Reg No 253243
RCN 20035280 | CHY 12217

Irish Analytical
Psychology Association

Est. 1996

Chairperson‘s Welcome

I am delighted to welcome you to the official website of the Irish Analytical Psychology Association. We are one of the seven associations that make up the psychoanalytic section of the ICP (Irish Council for Psychotherapy), though we currently do not offer Jungian training in Ireland.

We were established in Ireland in 1996 and we aim to

  • provide opportunities for continuing professional development for or our members.  In conjunction with our sister organisation Irish Society for Jungian Analysts we provide a regular programme of lectures and seminars.
  • promote information about Jungian psychology in Ireland.
  • act as an accrediting body for Jungian analysts and Jungian psychotherapists in Ireland. 

Full Membership is in line with the European Association of Psychotherapy standards; it is restricted to those with an appropriate formal training in analytical psychology.

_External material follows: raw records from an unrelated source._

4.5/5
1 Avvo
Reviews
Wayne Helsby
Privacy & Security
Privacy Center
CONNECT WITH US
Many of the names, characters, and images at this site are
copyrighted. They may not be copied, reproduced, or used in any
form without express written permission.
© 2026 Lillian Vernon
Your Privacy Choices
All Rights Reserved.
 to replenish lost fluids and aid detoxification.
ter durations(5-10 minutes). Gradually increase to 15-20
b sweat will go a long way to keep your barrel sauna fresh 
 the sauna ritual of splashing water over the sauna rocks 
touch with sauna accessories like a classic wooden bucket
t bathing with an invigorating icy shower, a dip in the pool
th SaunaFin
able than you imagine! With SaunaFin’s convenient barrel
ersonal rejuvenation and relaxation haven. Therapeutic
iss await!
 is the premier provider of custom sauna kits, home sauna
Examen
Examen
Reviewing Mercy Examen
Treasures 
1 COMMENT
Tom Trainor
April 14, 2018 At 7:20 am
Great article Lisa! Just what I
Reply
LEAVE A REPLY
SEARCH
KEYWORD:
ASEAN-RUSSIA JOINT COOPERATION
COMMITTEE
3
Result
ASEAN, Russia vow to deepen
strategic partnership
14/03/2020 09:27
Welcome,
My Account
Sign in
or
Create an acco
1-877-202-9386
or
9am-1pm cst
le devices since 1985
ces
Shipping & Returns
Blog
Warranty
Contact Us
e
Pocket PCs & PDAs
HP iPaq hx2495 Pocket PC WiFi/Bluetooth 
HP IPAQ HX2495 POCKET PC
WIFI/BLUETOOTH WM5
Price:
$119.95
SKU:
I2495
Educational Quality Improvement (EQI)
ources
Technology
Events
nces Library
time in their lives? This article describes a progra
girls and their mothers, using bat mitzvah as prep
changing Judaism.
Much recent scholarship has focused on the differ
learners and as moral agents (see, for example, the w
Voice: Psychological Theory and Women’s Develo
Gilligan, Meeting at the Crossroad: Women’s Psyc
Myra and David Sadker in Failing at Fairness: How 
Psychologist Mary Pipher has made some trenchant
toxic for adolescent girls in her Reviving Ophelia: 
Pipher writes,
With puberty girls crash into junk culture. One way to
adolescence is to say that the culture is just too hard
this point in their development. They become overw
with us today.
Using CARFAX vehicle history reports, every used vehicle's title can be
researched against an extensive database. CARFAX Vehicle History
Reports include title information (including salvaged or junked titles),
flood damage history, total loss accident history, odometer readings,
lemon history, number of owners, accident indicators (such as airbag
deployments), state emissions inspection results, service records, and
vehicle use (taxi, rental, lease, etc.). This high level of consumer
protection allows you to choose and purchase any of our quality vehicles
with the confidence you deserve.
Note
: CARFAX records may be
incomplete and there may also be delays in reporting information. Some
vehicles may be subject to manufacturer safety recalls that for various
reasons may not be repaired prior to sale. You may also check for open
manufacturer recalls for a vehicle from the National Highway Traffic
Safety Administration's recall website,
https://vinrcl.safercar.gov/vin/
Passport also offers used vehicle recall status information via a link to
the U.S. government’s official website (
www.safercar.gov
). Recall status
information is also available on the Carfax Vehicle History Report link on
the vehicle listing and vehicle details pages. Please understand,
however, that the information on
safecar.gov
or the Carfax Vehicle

I hope you find our website useful.

Jean FitzGerald
Chairperson

Carl Jung


The meeting of two personalities is like the contact of two chemical substances:
if there is any reaction, both are transformed.

About IAPA

The Irish Analytical Psychology Association was established in July 1996 by a small group of Jungian analysts and psychotherapists to represent and promote the understanding and development of analytical psychology in Ireland. In 1998 the IAPA was officially accepted as a Developing Group within the International Association for Analytical Psychology.

Jungian Psychology

Analytical, or Jungian Psychology is based upon the ideas of Dr. Carl Gustav Jung, a Swiss psychiatrist (1875-1961). He saw the unconscious as complementary to and communicating with consciousness, rather than as a mere repository of repressed experience. Jung believed that analysis should be a dialectical relationship between two people, working together to alleviate the client’s psychic condition through a process of discovering and integrating the unconscious aspects of the personality.